| Request |
Your answer must restate each entry below word for word, with no pictures in it.

***** Task input *****

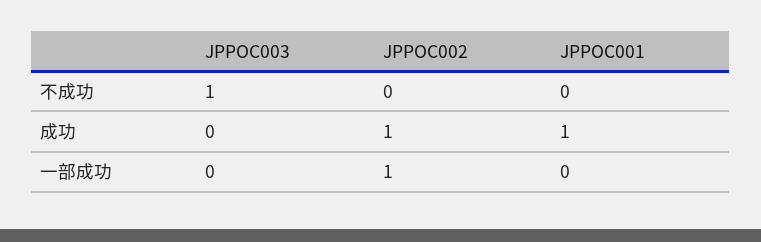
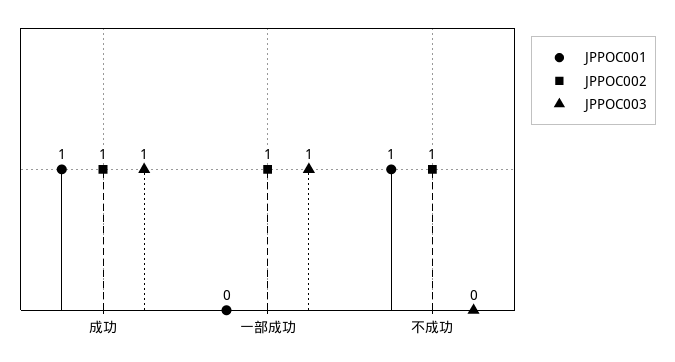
JPPOC003, 不成功: 1 -> 0
JPPOC002, 不成功: 0 -> 1
JPPOC001, 不成功: 0 -> 1
JPPOC003, 成功: 0 -> 1
JPPOC003, 一部成功: 0 -> 1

*****

| Written solution |
JPPOC003, 不成功: 1 -> 0
JPPOC002, 不成功: 0 -> 1
JPPOC001, 不成功: 0 -> 1
JPPOC003, 成功: 0 -> 1
JPPOC003, 一部成功: 0 -> 1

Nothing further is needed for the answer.